• thefourthchime a day ago

    This is exactly how I write code. I never engineer anything until I have to. I don't try to get rid of code duplication until it works. And I try to be as "least clever" as possible.

    • gdulli a day ago

      I'm the same way. Underengineering is so much easier to fix than overengineering.

      • undefined a day ago
        [deleted]
        • npodbielski 3 hours ago

          And yet somehow in the enterprise software you always find 'EntityModelFactoryProvider' or 'BusinessRelationValidationService'

        • imron a day ago

          One of my favorite articles of all time.

          It helped crystallize a number of concepts I understood but hadn’t been able to fully realize in the face of the prevailing OOP trends of the time.

          It was the permission I needed to buck those trends.

          • moribunda a day ago

            Well, one might think it's not hard to predict that you will have to use buttons in the game editor more than once...

            • coolThingsFirst 2 hours ago

              Despite being a systems level programming expert, his criticism of OOP is utterly otherworldly terrible.

              There are tons of problems where you don't need inheritance and can just use composition but let's just assume that was too impure as well. Then you can just use OOP ideas like encapsulation to map the data and the methods working on the data together. If I have a vector class, it makes sense that I overload the + operator to do things like v3 = v1 + v2.

              That's orders of magnitude better than saying v3 = vector_add(v1, v2). Free functions instead of encapsulation are ridiculous. car_print(car) is a lot crapper than just saying car.print(). Hiding implementation details is how we get to build nice abstract things where we don't have to worry about implementation details. He is a low-level programmer through and through and can't even imagine why someone may prefer or enjoy a more abstract way of programming.
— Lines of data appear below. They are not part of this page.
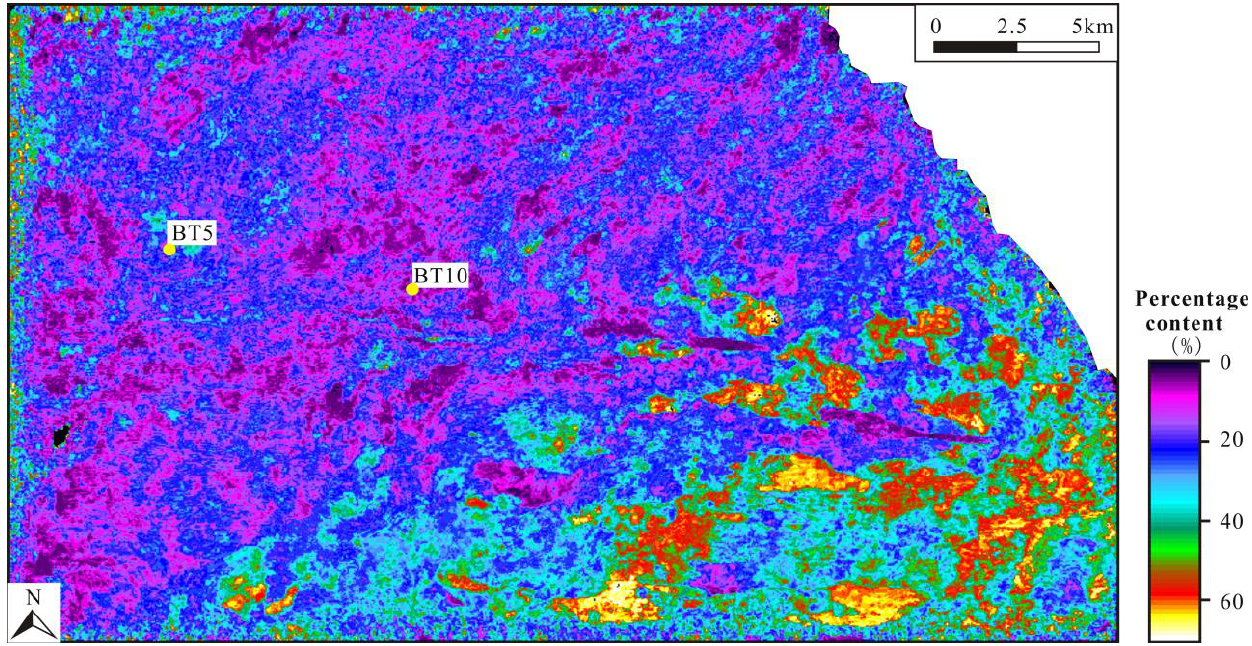
Figure 5. Percentage contents of coal and carbonaceous mudstone in the Karashayi Formation in the BT5 well 3D seismic survey.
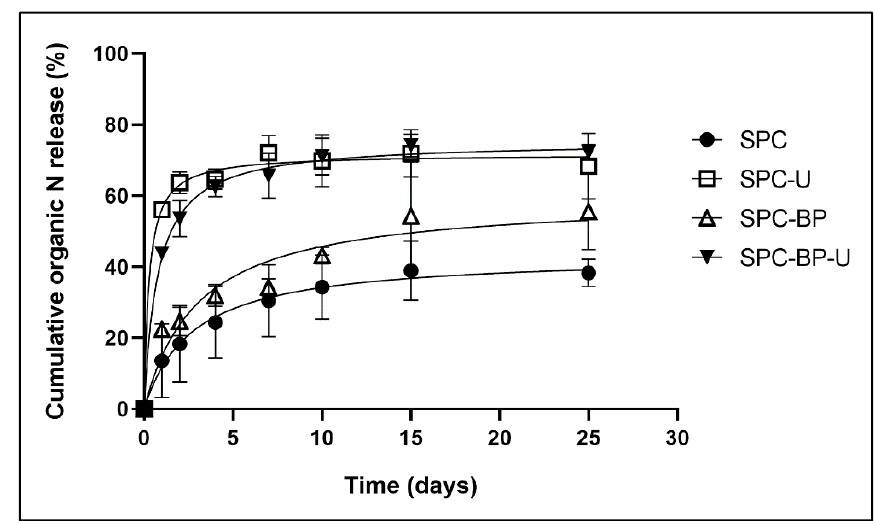
Figure 11. Percentage of initial N released in solution as total organic N.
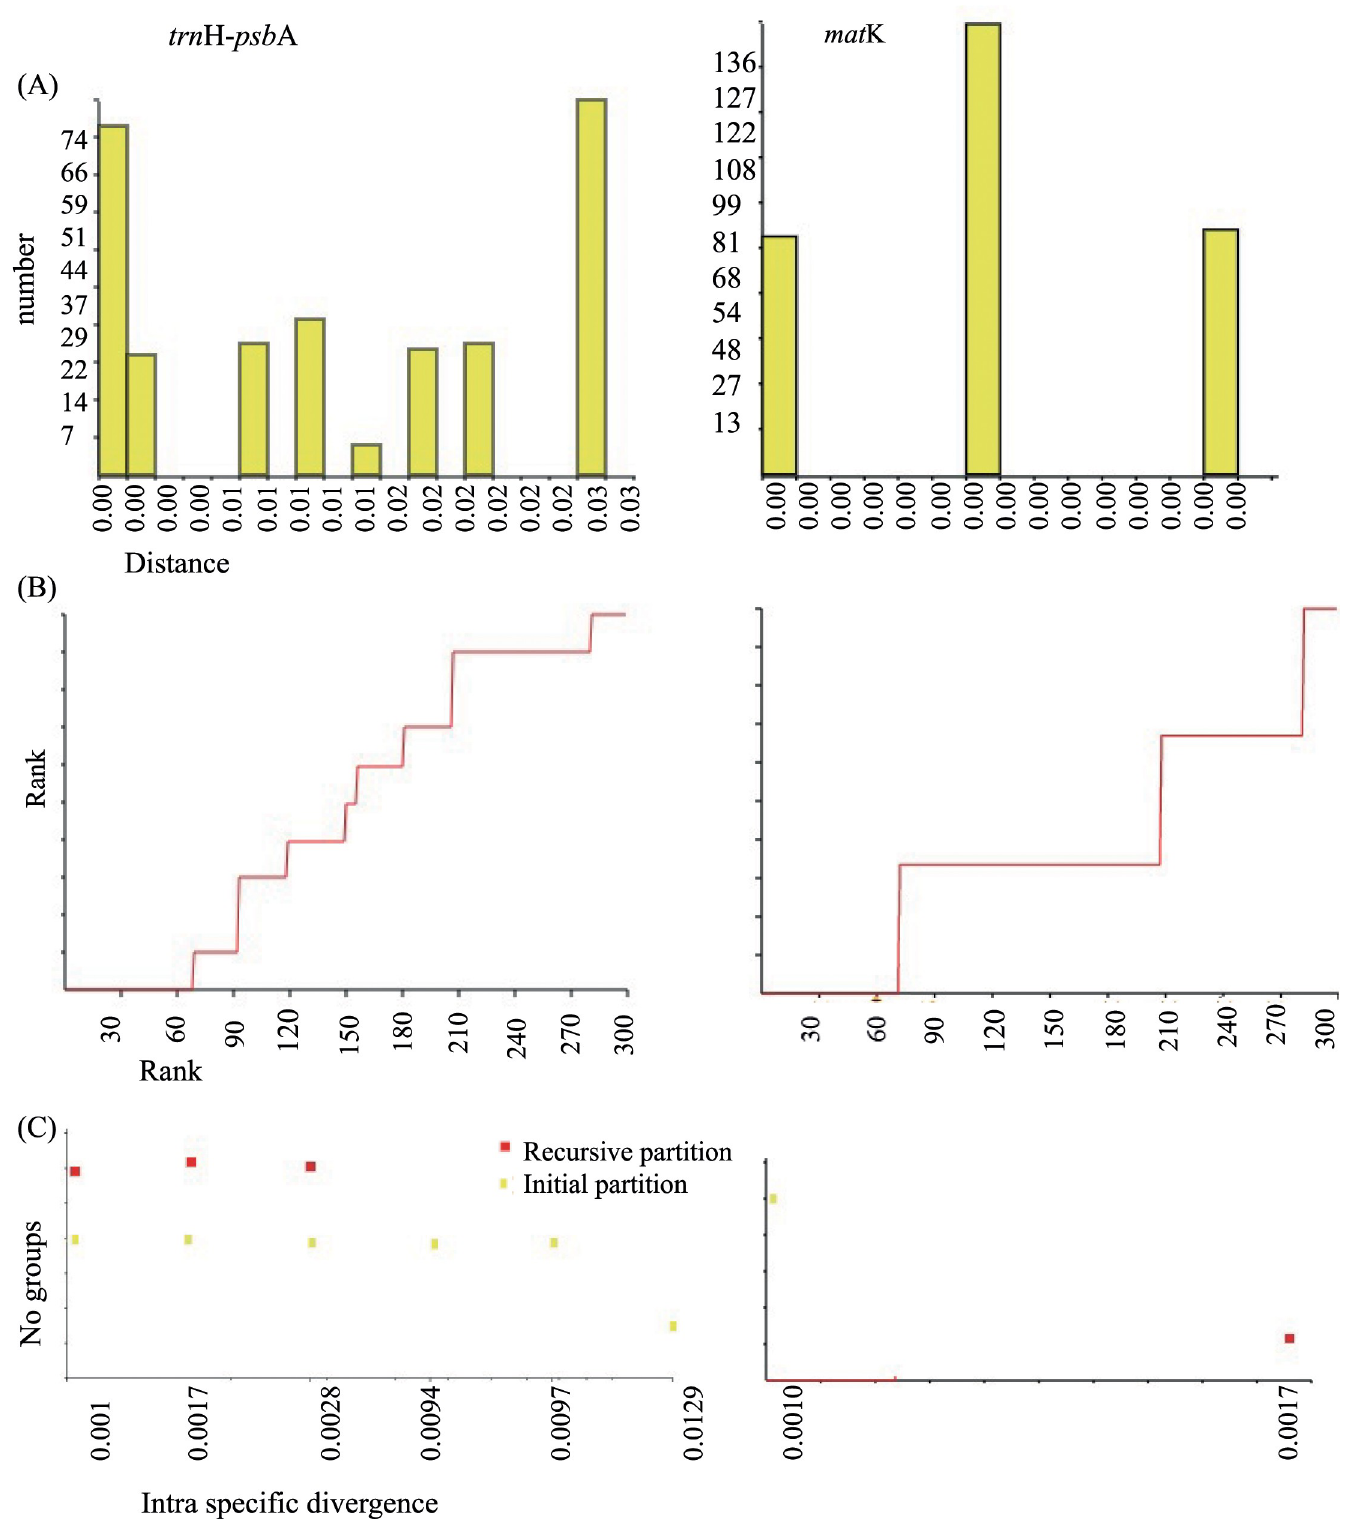
Fig 2. Schematic illustration of Automatic Barcode Gap Discovery (ABGD) with mat K and trn H- psb A regions for Cinnamomum species. (A) Distribution of pairwise differences. Low divergence represent intraspecific divergence, whereas higher divergence represents interspecific divergence (B) Ranked pairwise differences (C)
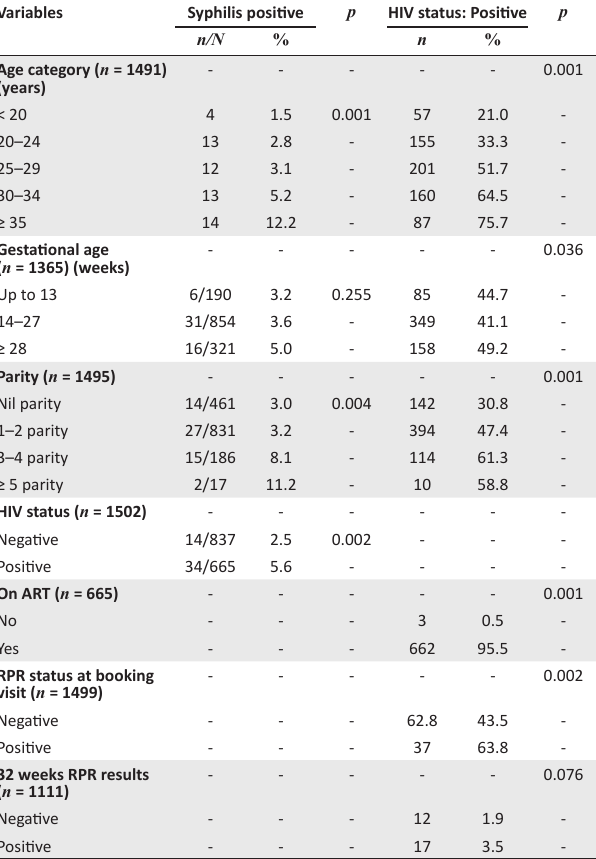
TABLE 2 : Cross table analysis of syphilis and human immunodeficiency virus prevalence with demographic and obstetric variables at the booking visit with Chi-square and p -values.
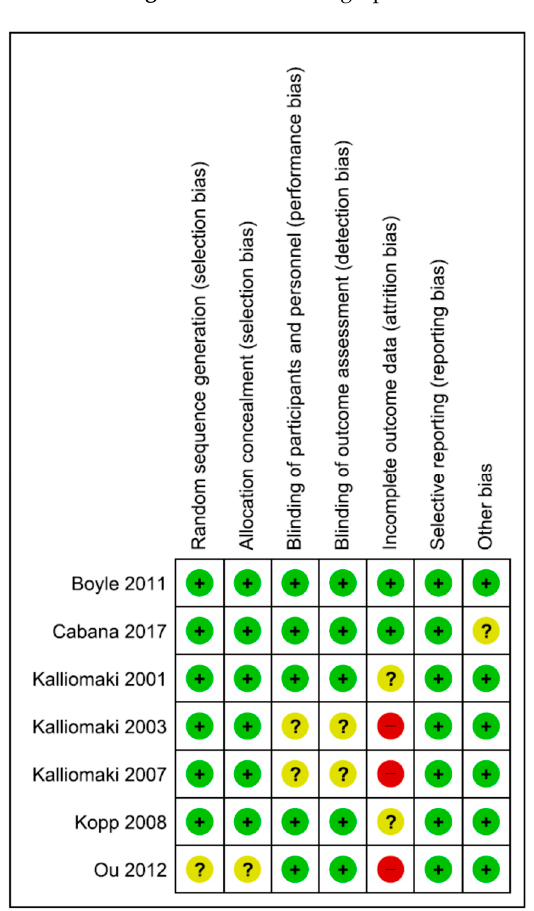
Figure 2. Risk of bias summary.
              For more on this Ruby has excellent OOP support and it has permitted people to create insane amount of value. Rails for example is phenomenal. If you don't throw the baby with the bathwater OOP can be a phenomenal technique for organizing large codebases.

              • lijok a day ago

                Not trying to praise OOP at all here but notice a couple of things;

                - You’re not dealing with persistence. No DB, no migration headaches, no downtime requirements, etc. Constraints entirely devoid of business requirements.

                - You still arrived at the same level of indirection you belabored.

                - You worked off of an established project that didn’t go off on any tangents. Building bottom up, depending on how much foresight you have, easily leads to the kind of mess that you cannot semantically compress without rewriting from scratch. In many cases, especially if working on projects with multiple people, those reusable patterns will be incredibly difficult to spot due to the mess surrounding the implementations.

                You’re definitely on the right track, but for one it’s not an xor choice which approach you take (semantic compression or OOP), secondly, semantic compression is not as simple as it was made out here to be, and lastly, businesses do not build bottom up.